▶ Available records

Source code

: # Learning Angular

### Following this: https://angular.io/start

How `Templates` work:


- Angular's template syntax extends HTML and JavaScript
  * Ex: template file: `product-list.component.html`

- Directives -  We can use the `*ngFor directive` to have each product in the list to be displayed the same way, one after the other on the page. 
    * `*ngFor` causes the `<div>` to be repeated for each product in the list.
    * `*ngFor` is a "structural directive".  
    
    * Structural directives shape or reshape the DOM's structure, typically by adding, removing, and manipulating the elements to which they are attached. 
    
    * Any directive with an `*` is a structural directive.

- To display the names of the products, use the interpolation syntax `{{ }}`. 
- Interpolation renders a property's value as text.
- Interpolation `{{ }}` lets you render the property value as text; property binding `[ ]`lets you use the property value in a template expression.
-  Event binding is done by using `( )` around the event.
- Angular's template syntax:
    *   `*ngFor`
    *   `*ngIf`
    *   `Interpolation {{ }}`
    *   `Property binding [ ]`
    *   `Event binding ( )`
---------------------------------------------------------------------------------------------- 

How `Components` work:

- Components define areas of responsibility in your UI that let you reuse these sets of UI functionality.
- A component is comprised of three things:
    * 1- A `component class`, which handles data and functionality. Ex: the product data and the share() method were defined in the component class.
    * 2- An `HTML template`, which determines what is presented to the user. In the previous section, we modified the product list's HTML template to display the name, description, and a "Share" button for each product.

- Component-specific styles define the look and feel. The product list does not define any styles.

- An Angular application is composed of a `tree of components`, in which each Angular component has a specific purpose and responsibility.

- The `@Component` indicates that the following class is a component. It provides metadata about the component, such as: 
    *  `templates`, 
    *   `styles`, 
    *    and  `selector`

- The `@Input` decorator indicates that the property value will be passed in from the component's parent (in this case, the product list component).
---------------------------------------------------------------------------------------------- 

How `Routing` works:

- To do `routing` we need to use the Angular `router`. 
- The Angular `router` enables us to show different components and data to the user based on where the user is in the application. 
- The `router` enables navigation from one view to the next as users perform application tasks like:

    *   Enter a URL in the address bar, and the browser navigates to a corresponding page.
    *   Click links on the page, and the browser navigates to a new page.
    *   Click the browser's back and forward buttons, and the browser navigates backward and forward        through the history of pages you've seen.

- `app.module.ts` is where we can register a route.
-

▶ Exercise
Copy all lines in the listing above where the string "Event" appears.

▶ Expected answer
-  Event binding is done by using `( )` around the event.
    *   `Event binding ( )`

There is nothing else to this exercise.